**Work item:** In the data that follows, count every line holding the string "solid" and give the count alone.

**Data to process:**
::::::::
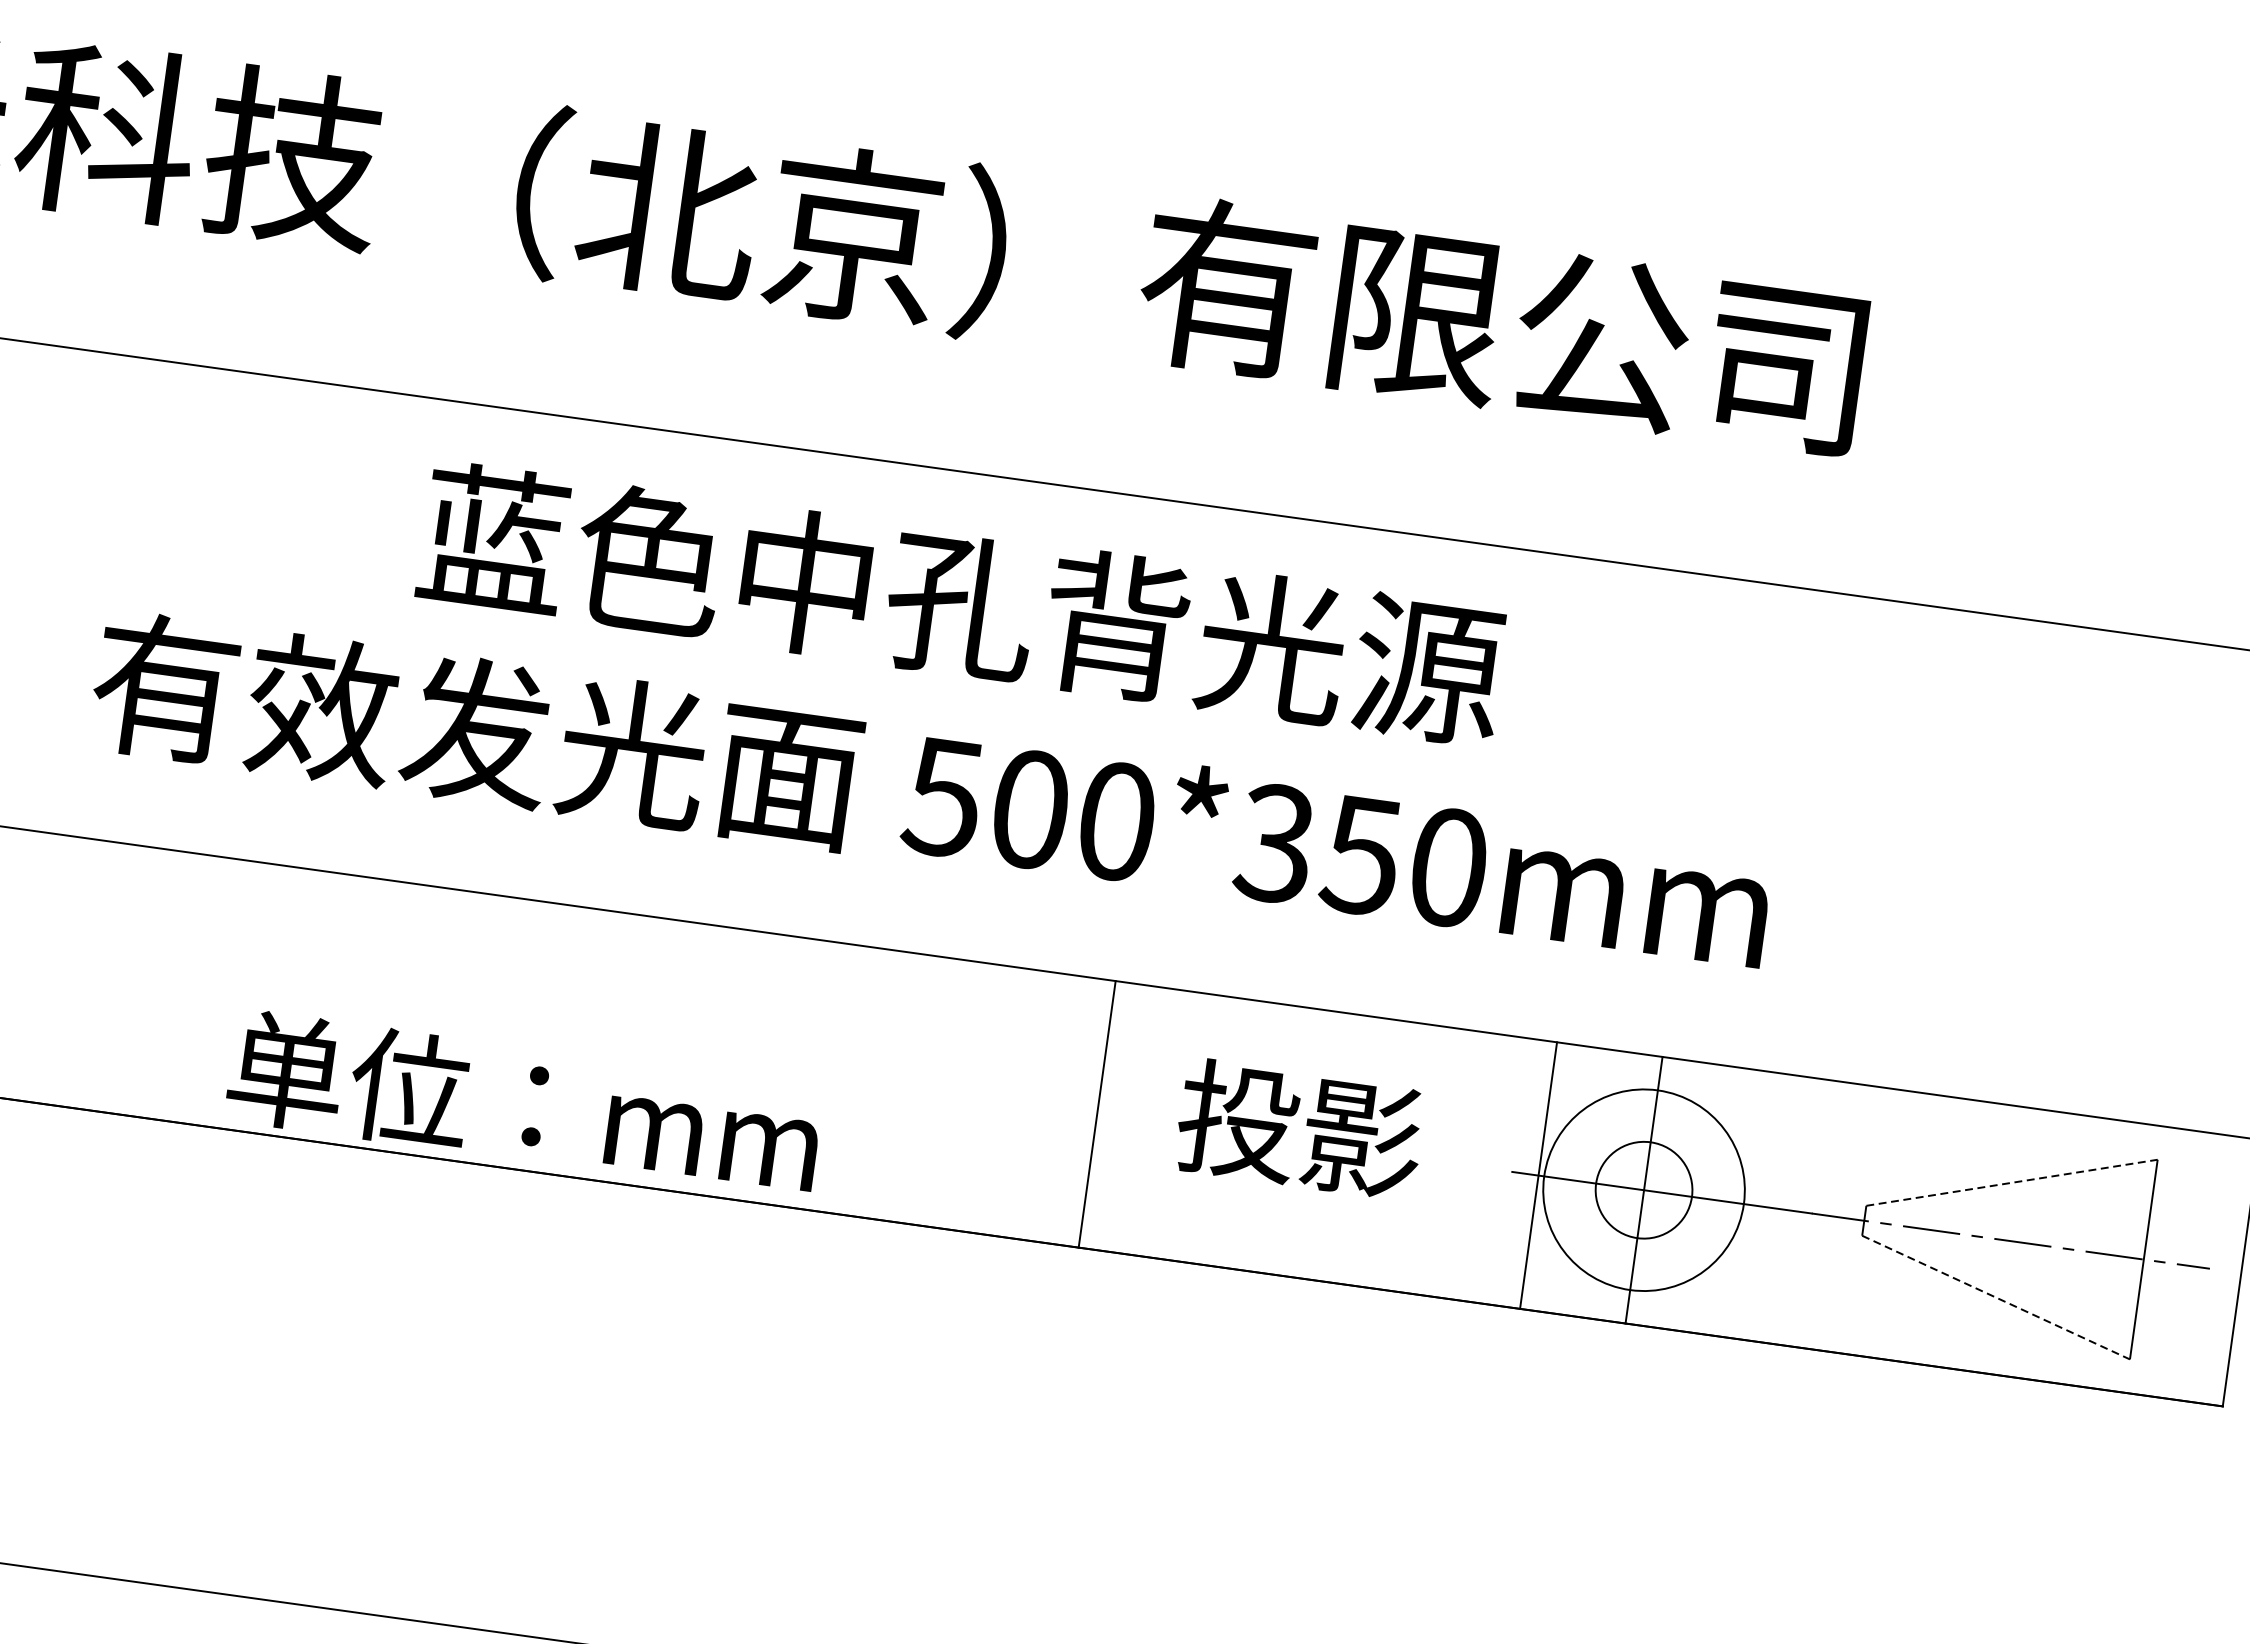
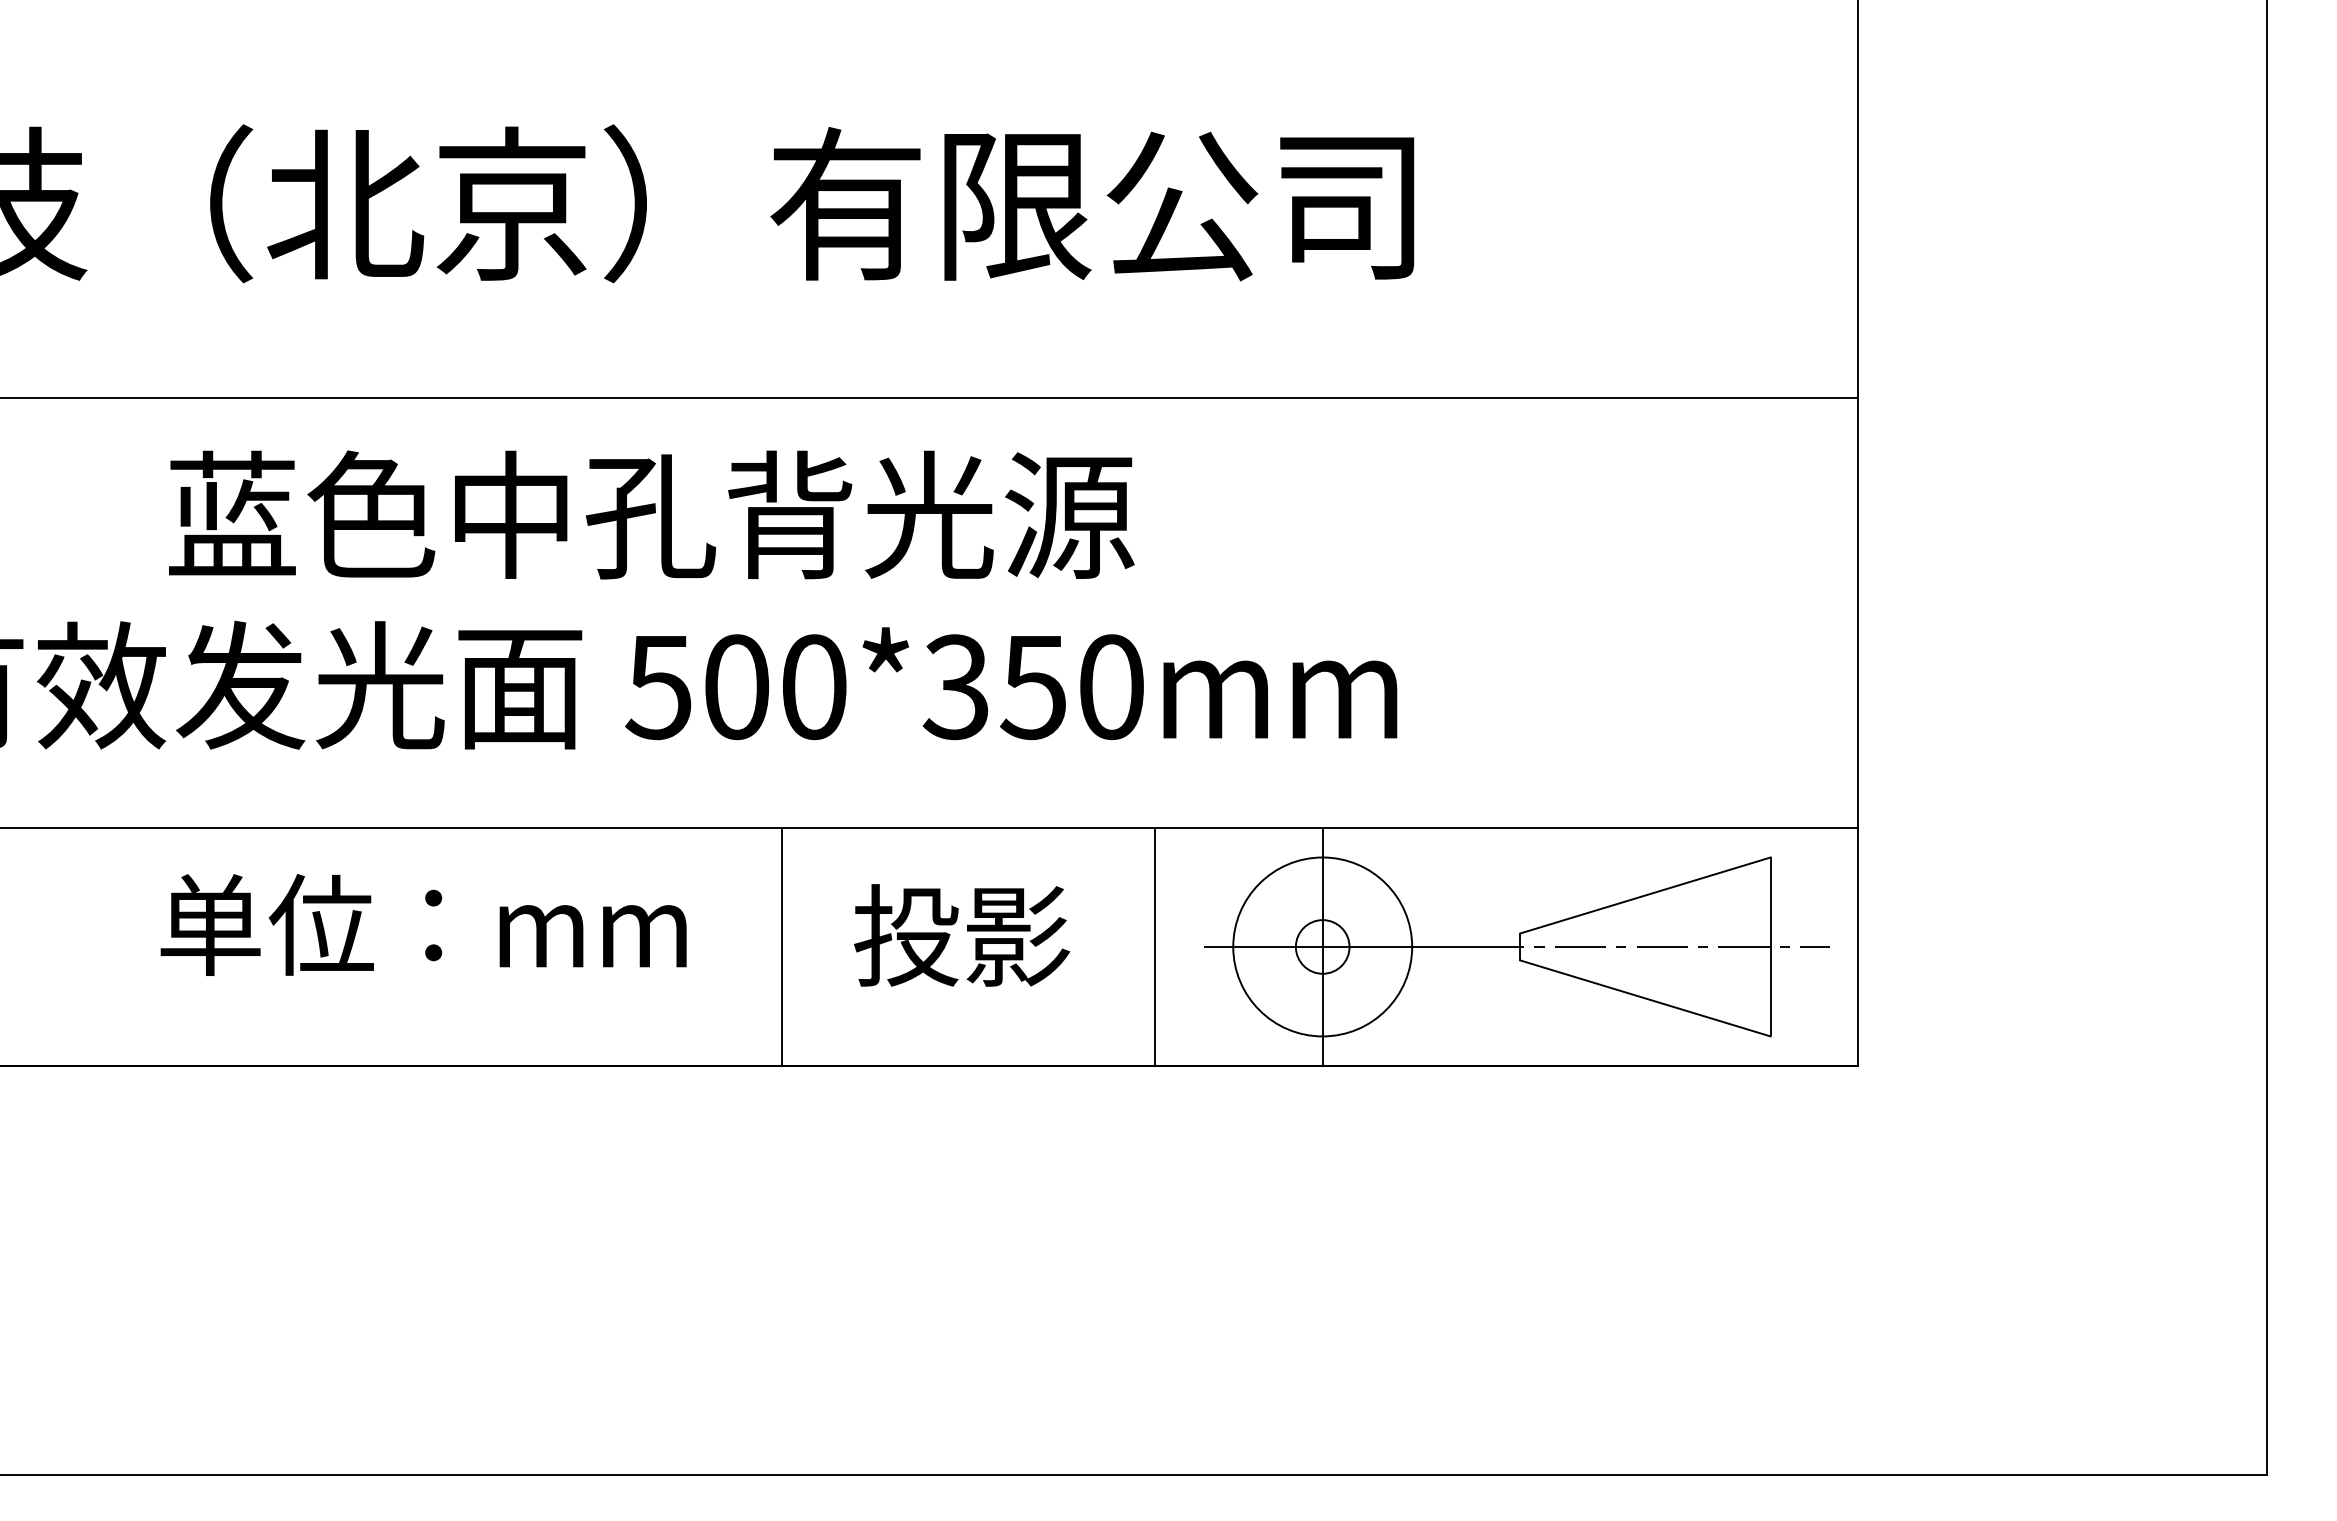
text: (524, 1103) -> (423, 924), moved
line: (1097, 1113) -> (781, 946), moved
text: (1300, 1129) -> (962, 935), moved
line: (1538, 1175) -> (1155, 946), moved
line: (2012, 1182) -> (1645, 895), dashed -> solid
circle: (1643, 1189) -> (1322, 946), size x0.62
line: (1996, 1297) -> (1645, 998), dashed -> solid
::::::::
**The answer:** 2